Chief Executive Officer of waste management firm SITA UK, David Palmer-Jones, said:With dwindling recycling rates and less than six years to go, the risk of the UK missing its EU target of a 50 per cent household recycling rate by 2020 is increasing.

“Despite a small annual increase in England’s recycling rate, on the calendar year basis to end 2013 that Defra has used to present the statistics, the pace of improvement is still far off that required to place the UK back on a greener path to resource security.

“Active leadership and a policy sea-change is needed at national government level to put the country’s recycling performance back on an upward trend.”

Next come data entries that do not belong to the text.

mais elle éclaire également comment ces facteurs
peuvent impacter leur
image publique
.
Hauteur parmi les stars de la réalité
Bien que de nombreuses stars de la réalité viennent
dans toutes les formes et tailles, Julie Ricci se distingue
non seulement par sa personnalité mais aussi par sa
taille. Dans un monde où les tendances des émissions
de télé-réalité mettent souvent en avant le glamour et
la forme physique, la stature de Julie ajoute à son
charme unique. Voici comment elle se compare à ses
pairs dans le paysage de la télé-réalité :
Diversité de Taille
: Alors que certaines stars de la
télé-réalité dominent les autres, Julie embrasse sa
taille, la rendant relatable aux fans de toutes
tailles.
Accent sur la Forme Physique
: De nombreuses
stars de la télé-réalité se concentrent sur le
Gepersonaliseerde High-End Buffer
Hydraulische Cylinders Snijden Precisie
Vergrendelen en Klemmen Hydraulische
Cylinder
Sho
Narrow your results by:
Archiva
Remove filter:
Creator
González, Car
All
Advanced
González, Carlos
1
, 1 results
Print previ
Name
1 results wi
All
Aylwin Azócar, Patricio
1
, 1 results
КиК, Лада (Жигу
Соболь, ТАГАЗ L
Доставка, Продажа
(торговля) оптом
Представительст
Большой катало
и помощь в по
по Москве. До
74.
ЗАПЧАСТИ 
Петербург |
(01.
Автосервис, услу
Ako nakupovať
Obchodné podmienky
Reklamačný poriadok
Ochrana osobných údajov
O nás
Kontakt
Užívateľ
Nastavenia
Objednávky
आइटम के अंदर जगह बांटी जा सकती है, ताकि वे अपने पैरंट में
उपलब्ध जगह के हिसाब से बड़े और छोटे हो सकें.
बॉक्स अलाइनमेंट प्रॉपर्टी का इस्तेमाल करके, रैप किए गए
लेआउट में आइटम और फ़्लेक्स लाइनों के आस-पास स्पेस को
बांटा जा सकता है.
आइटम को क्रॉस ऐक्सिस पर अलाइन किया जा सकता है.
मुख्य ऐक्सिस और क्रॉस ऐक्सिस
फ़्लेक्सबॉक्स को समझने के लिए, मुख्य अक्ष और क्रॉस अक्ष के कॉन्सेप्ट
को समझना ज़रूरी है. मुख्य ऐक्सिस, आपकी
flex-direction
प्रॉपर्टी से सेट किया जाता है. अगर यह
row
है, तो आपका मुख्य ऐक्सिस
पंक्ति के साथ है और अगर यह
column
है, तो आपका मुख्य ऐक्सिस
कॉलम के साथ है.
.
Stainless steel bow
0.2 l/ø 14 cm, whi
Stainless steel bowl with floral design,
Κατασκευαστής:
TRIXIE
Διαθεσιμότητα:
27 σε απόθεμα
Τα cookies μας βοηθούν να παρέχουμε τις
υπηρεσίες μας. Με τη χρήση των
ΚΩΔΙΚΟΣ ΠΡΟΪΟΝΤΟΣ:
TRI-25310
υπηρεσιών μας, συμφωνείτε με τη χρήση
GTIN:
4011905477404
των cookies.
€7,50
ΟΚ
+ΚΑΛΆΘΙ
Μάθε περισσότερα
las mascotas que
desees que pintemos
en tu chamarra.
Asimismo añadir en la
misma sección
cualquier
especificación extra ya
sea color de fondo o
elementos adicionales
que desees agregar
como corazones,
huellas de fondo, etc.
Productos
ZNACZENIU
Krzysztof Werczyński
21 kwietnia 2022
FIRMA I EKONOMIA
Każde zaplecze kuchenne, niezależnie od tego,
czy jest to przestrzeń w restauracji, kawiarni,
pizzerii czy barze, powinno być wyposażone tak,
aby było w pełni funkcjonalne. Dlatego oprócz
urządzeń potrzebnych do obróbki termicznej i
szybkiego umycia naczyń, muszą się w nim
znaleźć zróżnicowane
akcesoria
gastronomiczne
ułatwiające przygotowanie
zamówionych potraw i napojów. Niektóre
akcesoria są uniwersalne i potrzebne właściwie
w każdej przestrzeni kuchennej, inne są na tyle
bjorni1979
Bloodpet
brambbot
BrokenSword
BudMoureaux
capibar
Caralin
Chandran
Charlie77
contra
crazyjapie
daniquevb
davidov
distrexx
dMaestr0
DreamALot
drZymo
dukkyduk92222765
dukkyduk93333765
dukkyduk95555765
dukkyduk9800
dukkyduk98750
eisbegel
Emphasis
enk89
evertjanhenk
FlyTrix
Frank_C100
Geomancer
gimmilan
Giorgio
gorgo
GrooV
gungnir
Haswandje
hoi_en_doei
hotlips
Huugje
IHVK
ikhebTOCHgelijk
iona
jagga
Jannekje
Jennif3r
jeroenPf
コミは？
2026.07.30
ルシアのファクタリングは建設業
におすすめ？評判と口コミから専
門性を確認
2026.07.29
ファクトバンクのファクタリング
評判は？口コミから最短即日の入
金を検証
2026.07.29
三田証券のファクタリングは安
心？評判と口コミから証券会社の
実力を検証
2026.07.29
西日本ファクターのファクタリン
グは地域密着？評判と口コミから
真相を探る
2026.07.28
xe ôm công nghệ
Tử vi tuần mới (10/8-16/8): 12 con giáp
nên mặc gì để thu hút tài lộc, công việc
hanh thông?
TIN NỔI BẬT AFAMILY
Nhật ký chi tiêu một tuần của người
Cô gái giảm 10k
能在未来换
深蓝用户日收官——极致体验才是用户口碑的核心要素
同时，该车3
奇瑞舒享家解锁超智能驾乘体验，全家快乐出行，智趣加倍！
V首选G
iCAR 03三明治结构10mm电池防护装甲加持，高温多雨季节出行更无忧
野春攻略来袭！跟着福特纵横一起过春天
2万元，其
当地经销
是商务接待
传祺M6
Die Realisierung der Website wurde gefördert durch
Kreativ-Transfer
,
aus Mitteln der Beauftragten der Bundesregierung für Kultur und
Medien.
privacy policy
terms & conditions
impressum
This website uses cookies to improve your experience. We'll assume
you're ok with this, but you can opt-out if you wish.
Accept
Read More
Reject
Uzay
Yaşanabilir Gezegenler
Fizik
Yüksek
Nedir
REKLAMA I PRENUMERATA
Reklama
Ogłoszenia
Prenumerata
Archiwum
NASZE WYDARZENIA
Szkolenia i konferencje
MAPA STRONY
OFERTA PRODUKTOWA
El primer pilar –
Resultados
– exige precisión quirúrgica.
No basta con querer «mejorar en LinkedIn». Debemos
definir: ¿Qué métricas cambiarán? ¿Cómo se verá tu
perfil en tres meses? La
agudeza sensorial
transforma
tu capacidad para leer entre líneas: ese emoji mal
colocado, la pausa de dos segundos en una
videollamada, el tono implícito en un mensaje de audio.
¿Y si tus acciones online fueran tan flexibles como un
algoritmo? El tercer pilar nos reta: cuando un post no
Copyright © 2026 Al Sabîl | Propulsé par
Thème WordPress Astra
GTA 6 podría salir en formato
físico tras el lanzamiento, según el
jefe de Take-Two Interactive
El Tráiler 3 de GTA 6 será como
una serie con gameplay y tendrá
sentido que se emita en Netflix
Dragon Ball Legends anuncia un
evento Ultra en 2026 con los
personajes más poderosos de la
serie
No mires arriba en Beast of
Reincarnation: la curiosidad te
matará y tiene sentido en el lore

He noted that the slight increase in annual recycling rates was largely a result of “greater public participation in some key, heavily populated, urban local authorities, which have made significant improvements from a very low base by seizing the political initiative”.

SITA has now updated its local authority recycling map to reflect the new figures.

The Environmental Services Association’s Economist, Jacob Hayler, added that “far from stepping back from waste-related issues, Defra needs to be making fresh interventions to help local authorities and their private sector partners introduce the services needed to reach the 50 per cent target for 2020”.

Dan Cooke, Director of External Affairs at Viridor, went further, stating that there needs to be a "firm focus on ‘front end’ recycling and how to get to near term and more stretching targets – re-telling the story of why recycling matters and why quality, not just quantity, counts".

He added: "We need to invest in education, engagement and convenient collection systems and, most importantly, in more ‘next generation’ infrastructure. This will combine accessible, simple recycling with quality focused outputs through smart use of technology...To help us do that, we need government to step forward, not backwards, in providing clearer support in incentivising best practice whilst tackling waste crime. Only then will we significantly improve rates of recycling in England and truly maximise the potential of a national renewable resource.”

However, Kristian Dales, Sales and Marketing Director at waste management company FCC Environment, noted that the waste management and recycling industry has a “vital role to play in helping local authorities deliver a user-friendly system of collections which is cost-effective and will continue to boost recycling levels”.

He added: “In order to provide long-term support to prevent the stagnation of recycling rates, our industry needs consistency regarding legislative and economic drivers to encourage investment in infrastructure and market growth.”